YOUR OBJECTIVE » The pictures stay out; all of the data is to be printed exactly.
══ DATASET EXTRACT ══
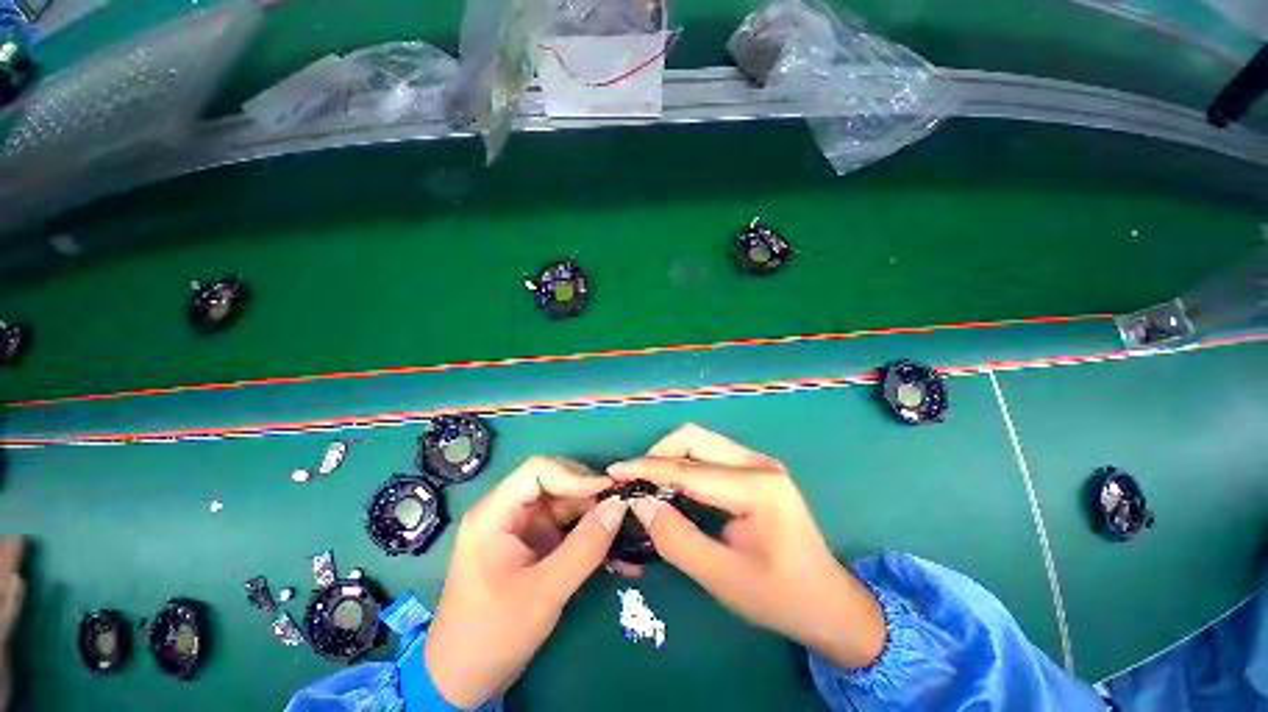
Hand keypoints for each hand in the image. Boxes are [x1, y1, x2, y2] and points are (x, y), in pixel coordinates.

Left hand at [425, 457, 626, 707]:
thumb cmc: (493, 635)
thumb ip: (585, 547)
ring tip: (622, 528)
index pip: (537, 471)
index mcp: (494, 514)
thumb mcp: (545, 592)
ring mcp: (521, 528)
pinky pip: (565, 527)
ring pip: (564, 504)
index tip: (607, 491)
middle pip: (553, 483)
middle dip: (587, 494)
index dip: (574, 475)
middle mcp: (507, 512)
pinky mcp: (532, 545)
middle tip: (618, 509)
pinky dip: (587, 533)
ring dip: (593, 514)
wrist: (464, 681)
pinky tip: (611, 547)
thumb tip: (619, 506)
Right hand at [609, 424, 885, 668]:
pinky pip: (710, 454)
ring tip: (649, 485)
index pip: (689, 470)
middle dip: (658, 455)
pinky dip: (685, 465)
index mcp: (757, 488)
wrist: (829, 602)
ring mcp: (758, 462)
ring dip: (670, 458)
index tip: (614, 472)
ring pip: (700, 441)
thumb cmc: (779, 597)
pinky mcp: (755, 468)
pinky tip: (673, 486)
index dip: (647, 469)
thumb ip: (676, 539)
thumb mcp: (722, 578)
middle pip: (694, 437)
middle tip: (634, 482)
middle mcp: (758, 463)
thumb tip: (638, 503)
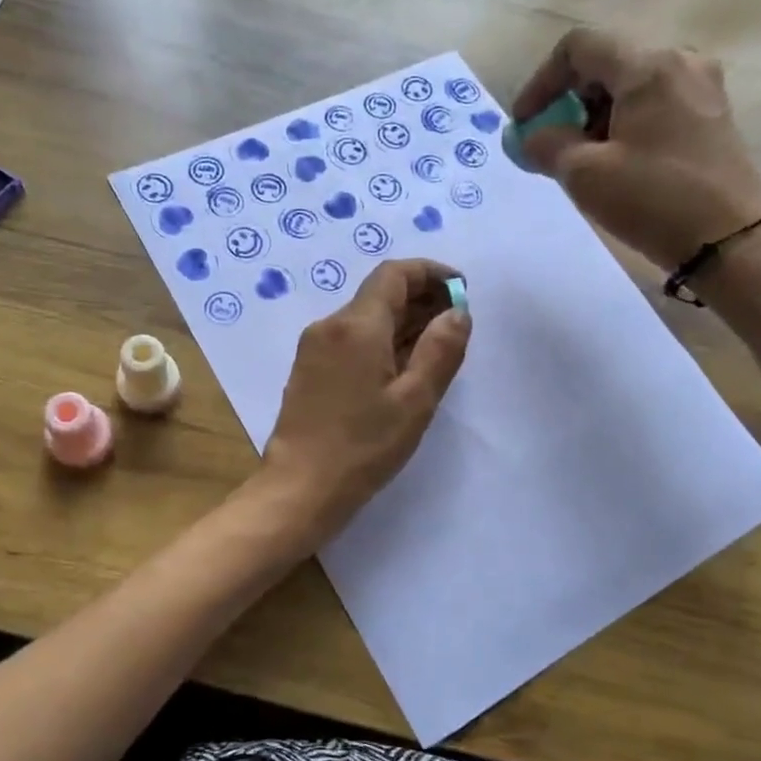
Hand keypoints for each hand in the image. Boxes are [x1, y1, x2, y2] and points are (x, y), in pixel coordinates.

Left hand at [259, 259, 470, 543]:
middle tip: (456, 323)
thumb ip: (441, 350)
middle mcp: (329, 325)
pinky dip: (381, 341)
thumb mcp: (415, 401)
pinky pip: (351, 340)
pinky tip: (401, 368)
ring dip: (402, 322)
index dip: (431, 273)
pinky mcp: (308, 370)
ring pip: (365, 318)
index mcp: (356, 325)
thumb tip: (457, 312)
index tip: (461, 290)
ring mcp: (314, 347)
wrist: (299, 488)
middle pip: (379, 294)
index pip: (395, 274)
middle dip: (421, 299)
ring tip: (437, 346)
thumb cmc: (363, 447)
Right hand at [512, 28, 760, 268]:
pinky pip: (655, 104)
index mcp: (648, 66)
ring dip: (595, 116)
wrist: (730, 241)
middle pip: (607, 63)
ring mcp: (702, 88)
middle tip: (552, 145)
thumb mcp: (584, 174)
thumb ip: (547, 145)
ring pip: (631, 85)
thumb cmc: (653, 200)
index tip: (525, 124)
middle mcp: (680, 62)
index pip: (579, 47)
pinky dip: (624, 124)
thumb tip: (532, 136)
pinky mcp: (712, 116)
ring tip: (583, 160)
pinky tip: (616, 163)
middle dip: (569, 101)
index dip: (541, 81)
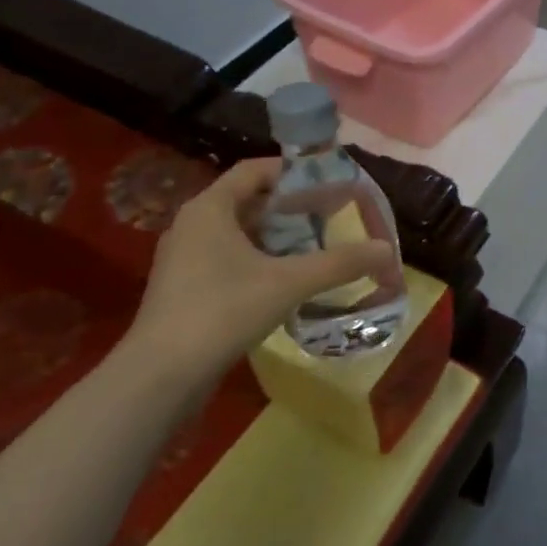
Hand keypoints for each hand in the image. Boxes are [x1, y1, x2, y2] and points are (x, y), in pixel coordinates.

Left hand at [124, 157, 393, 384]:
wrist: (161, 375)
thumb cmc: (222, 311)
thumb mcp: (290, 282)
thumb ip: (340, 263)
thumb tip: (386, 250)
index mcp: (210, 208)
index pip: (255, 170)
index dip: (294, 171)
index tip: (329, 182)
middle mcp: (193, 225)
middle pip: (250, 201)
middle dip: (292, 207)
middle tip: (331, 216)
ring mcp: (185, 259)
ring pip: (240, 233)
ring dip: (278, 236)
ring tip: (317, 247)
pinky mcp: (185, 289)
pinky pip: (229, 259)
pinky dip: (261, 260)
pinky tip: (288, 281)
═══
EXERCISE RESPONSE »
Hand keypoints for each hand in the image. Boxes are [x1, y1, x2, y2] and points are (x, y), in pixel coordinates.

Left hand at [425, 457, 626, 707]:
thumb cmc: (493, 635)
thumb ip: (585, 547)
ring tip: (622, 528)
index pip: (537, 471)
index mcp: (494, 514)
thumb mcp: (545, 592)
ring mcp: (521, 528)
pinky pip: (565, 527)
ring pip: (564, 504)
index tip: (607, 491)
middle pip: (553, 483)
middle dip: (587, 494)
index dip: (574, 475)
middle mcp: (507, 512)
pinky mcp: (532, 545)
middle tip: (618, 509)
pinky dip: (587, 533)
ring dip: (593, 514)
wrist: (464, 681)
pinky tip: (611, 547)
thumb tip: (619, 506)
Right hand at [609, 424, 885, 668]:
pinky pip: (710, 454)
ring tip: (649, 485)
index pip: (689, 470)
middle dip: (658, 455)
pinky dip: (685, 465)
index mcp: (757, 488)
wrist: (829, 602)
ring mcp: (758, 462)
ring dip: (670, 458)
index tip: (614, 472)
ring pip: (700, 441)
thumb cmc: (779, 597)
pinky mcp: (755, 468)
pinky tip: (673, 486)
index dip: (647, 469)
thumb ip: (676, 539)
thumb mcp: (722, 578)
middle pip: (694, 437)
middle tip: (634, 482)
middle mcp: (758, 463)
thumb tip: (638, 503)
Hand keypoints for each hand in the image. Boxes are [x1, y1, x2, y2] and points are (x, y), in pixel coordinates.

Left hand at [259, 259, 470, 543]:
middle tip: (456, 323)
thumb ip: (441, 350)
middle mcp: (329, 325)
pinky dip: (381, 341)
thumb mcp: (415, 401)
pinky pip: (351, 340)
pinky tip: (401, 368)
ring dip: (402, 322)
index dip: (431, 273)
pinky mcp: (308, 370)
ring pip: (365, 318)
index mcp: (356, 325)
thumb tip: (457, 312)
index tip: (461, 290)
ring mcp: (314, 347)
wrist: (299, 488)
middle pip: (379, 294)
index pip: (395, 274)
middle dip: (421, 299)
ring tip: (437, 346)
thumb cmc: (363, 447)
Right hand at [512, 28, 760, 268]:
pinky pip: (655, 104)
index mcp: (648, 66)
ring dip: (595, 116)
wrist: (730, 241)
middle pip: (607, 63)
ring mcp: (702, 88)
middle tip: (552, 145)
thumb mcp: (584, 174)
thumb ip: (547, 145)
ring pip: (631, 85)
thumb cmc: (653, 200)
index tip: (525, 124)
middle mcp: (680, 62)
index pip: (579, 47)
pinky dip: (624, 124)
thumb tip: (532, 136)
pinky mcp: (712, 116)
ring tip: (583, 160)
pinky tip: (616, 163)
middle dip: (569, 101)
index dip: (541, 81)
Hand keypoints for each hand in the image. Boxes are [x1, y1, x2, y2] and points are (x, y), in pixel coordinates.

Left hand at [124, 157, 393, 384]:
wrist: (161, 375)
thumb cmc: (222, 311)
thumb mcp: (290, 282)
thumb ip: (340, 263)
thumb tip: (386, 250)
index mcp: (210, 208)
index pip: (255, 170)
index dip: (294, 171)
index tip: (329, 182)
middle mcp: (193, 225)
middle pip: (250, 201)
middle dip: (292, 207)
middle tip: (331, 216)
ring mcp: (185, 259)
ring pip: (240, 233)
ring dip: (278, 236)
ring tip: (317, 247)
pinky mcp: (185, 289)
pinky pip: (229, 259)
pinky dip: (261, 260)
pinky tip: (288, 281)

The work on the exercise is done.